Only one should be generated by the LeakedObjectDetector
class template, for any given argument class (KeyPress
in this case)
So, let’s search the addresses of those funcion pointers inside the .map
file generated by the linker, to see if it is possible to understand what they correspond to:
-
1017C030
is matched in the following line:
?getCounter@?$LeakedObjectDetector@VKeyPress@juce@@@juce@@CAAAVLeakCounter@12@XZ 1017c030 f i juce_audio_processors.obj
which makes sense, because that seems a legit decorated name for a function whose full name is LeakedObjectDetector<KeyPress>::getCounter()
.
-
100C02A0
is matched in the following line:
?getCounter@?$LeakedObjectDetector@VKeyPress@juce@@@juce@@CGAAVLeakCounter@12@XZ 100c02a0 f i juce_audio_plugin_client_RTAS_1.obj
the decorated name here looks surprisingly similar to the one above, with the only notable difference of one character (CGAAVLeakCounter
instead of CAAAVLeakCounter
).
This finding confirms my suspicions: the second function pointer corresponds to another LeakedObjectDetector<KeyPress>::getCounter()
, different from the first one.
Ok, but what exactly makes them different?
Thanks to the undname.exe tool, provided with Visual Studio, I can get to know what exactly each of those decorated names mean:
the first corresponds to:
static LeakedObjectDetector<KeyPress>::LeakCounter& __cdecl LeakedObjectDetector<KeyPress>::getCounter()
while the second means:
static LeakedObjectDetector<KeyPress>::LeakCounter& __stdcall LeakedObjectDetector<KeyPress>::getCounter()
The difference is now clear: they are two copies of the same function, differing only because if their calling convention (cdecl
and stdcall
respectively).
Unsurprisingly, the one which uses stdcall
comes from juce_audio_plugin_client_RTAS_1.obj
, which makes sense because the RTAS plug-in wrapper is in fact built with that calling convention.

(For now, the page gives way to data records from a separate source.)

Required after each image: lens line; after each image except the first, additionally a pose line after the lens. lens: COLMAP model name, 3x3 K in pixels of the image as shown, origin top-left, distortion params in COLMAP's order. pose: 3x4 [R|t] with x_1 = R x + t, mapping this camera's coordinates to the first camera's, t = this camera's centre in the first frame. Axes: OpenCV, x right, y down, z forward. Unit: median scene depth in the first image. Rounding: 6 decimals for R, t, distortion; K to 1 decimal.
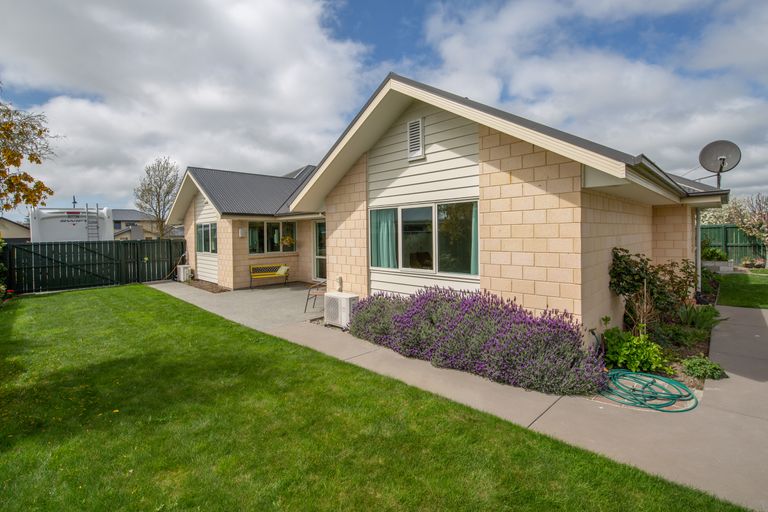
lens RADIAL K [[360.8, 0, 384.8], [0, 360.8, 225.5], [0, 0, 1]] dist [-0.033798, 0.000188]
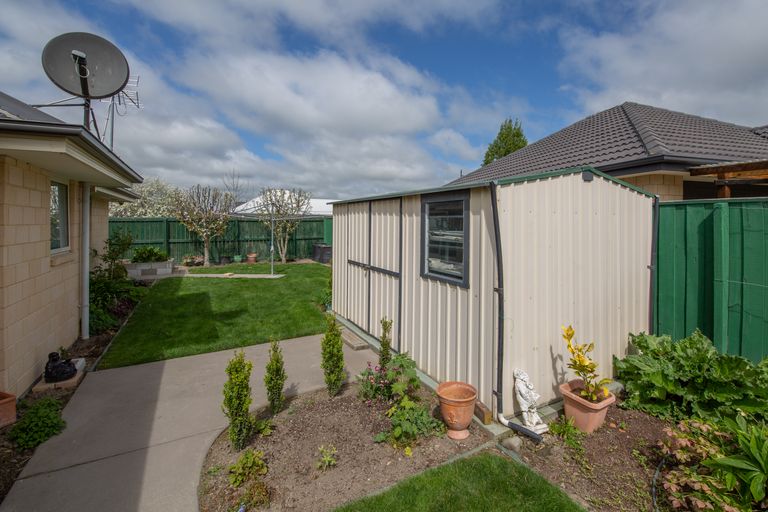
lens RADIAL K [[360.8, 0, 384.8], [0, 360.8, 225.5], [0, 0, 1]] dist [-0.033798, 0.000188]
pose [[0.304453, 0.007155, 0.952500, 0.323638], [-0.024879, 0.999690, 0.000442, 0.002826], [-0.952202, -0.023832, 0.304537, 0.240967]]
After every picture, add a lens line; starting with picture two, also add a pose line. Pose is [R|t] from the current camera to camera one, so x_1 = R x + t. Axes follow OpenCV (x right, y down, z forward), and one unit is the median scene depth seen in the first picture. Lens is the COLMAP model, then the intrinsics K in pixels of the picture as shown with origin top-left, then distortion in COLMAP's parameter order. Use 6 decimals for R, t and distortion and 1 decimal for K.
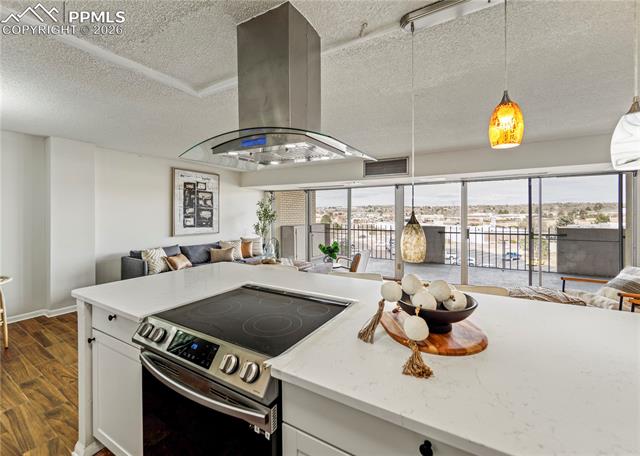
lens RADIAL K [[273.4, 0, 318.3], [0, 273.4, 216.3], [0, 0, 1]] dist [-0.001609, -0.000426]
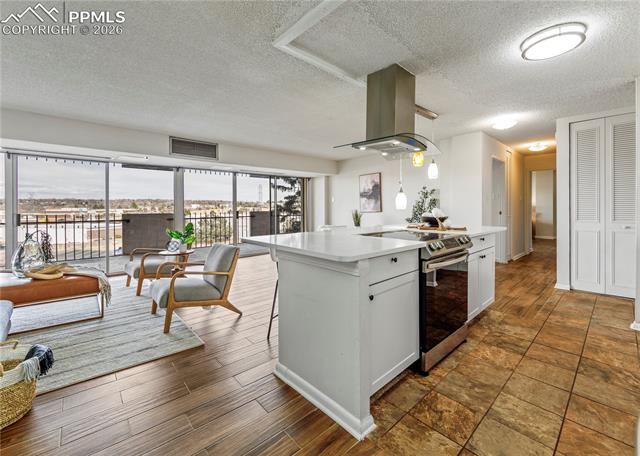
lens RADIAL K [[277.0, 0, 319.8], [0, 277.0, 207.9], [0, 0, 1]] dist [-0.001134, 0.000140]
pose [[0.291017, -0.001786, 0.956716, -0.503669], [0.014204, 0.999896, -0.002454, 0.037469], [-0.956612, 0.014303, 0.291012, 0.240973]]
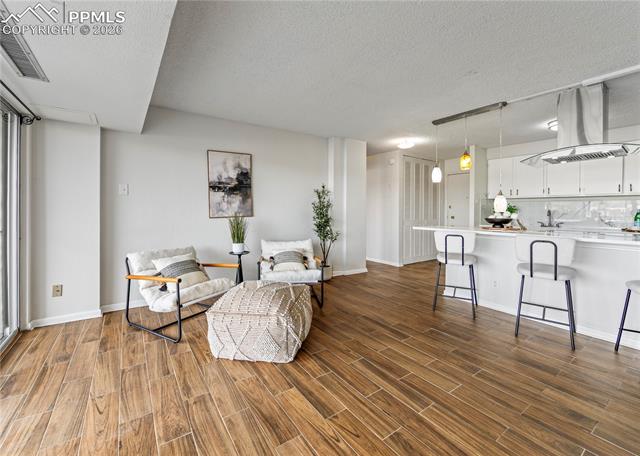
lens RADIAL K [[275.1, 0, 317.9], [0, 275.1, 211.5], [0, 0, 1]] dist [-0.001396, -0.000161]
pose [[-0.912935, -0.005602, 0.408067, 0.198018], [-0.000507, 0.999921, 0.012592, 0.032787], [-0.408106, 0.011289, -0.912865, 0.910502]]
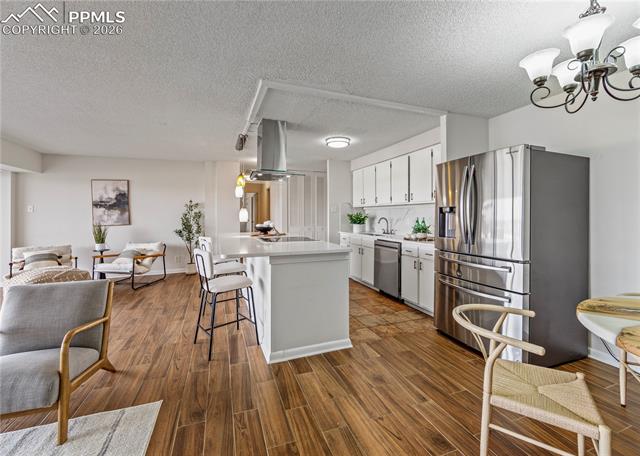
lens RADIAL K [[275.1, 0, 317.9], [0, 275.1, 211.5], [0, 0, 1]] dist [-0.001396, -0.000161]
pose [[-0.780224, 0.014169, 0.625340, -0.500136], [0.012504, 0.999897, -0.007055, 0.022304], [-0.625375, 0.002315, -0.780321, 0.676565]]
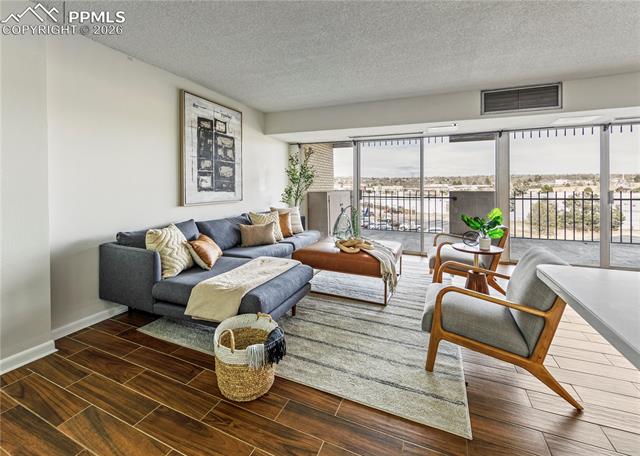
lens RADIAL K [[284.7, 0, 316.5], [0, 284.7, 188.5], [0, 0, 1]] dist [-0.000441, -0.000076]
pose [[0.989935, -0.004338, 0.141455, -0.307306], [0.004187, 0.999990, 0.001365, 0.033719], [-0.141460, -0.000759, 0.989944, 0.321687]]
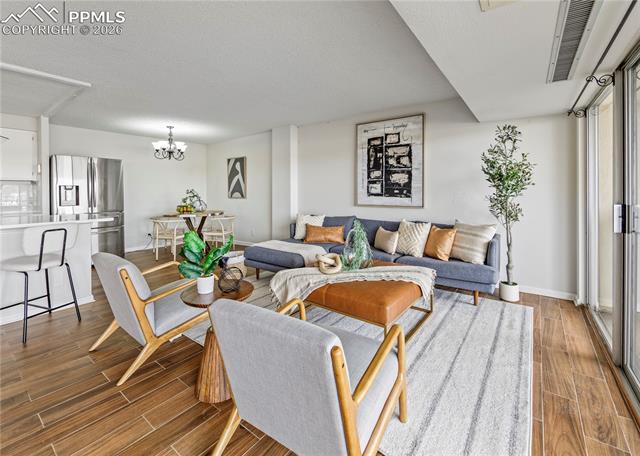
lens RADIAL K [[282.6, 0, 314.4], [0, 282.6, 191.0], [0, 0, 1]] dist [-0.000285, -0.000089]
pose [[-0.110641, 0.002006, -0.993858, 0.324835], [-0.003539, 0.999991, 0.002412, 0.024235], [0.993854, 0.003784, -0.110633, 0.897057]]
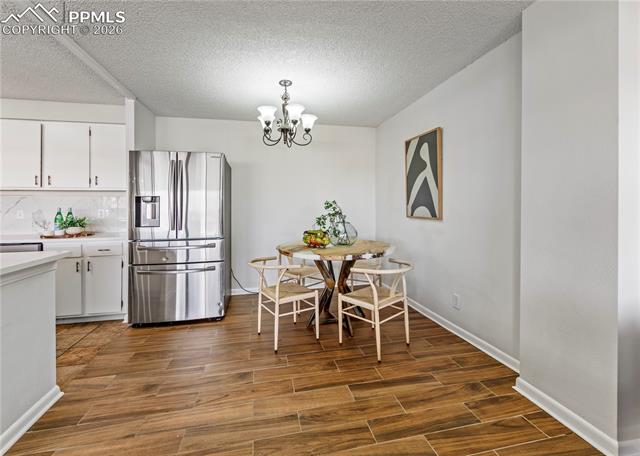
lens RADIAL K [[279.4, 0, 317.9], [0, 279.4, 203.5], [0, 0, 1]] dist [-0.003904, -0.000748]
pose [[-0.728822, 0.005793, -0.684679, -0.250404], [0.000822, 0.999971, 0.007585, 0.023412], [0.684703, 0.004966, -0.728805, 0.717648]]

To confirm what I have found, if I replace the stdcall
calling convention in every place where it is used (also in the PT SDK projects that build the libraries needed for RTAS), I can build the polymorphic 32-bit plug-in just fine, and it will load correctly (as a VST), showing the correct printouts:
function pointer 0CA2F8F0, counter object: 0DF5AE90, value: 0
function pointer 0CA2F8F0, counter object: 0DF5AE90, value: 1
but unfortunately, doing so results in Pro Tools 10 not seeing it as a RTAS plug-in any more (as I described in more detail in my first post).
And this, gentlemen, is the story of why I am searching for a way to build the PT SDK with cdecl
calling convention, which the SDK documentation says it is entirely possible, but that I am somehow unable to put in practice.
THE END
POST CREDITS SCENE:
But wait?! Why in the world does the destruction of a KeyPress
instance in my simple code (which is in a cpp file built using cdecl
) end up calling a getCounter()
function which is defined in some other RTAS module, and that uses an entirely different calling convention???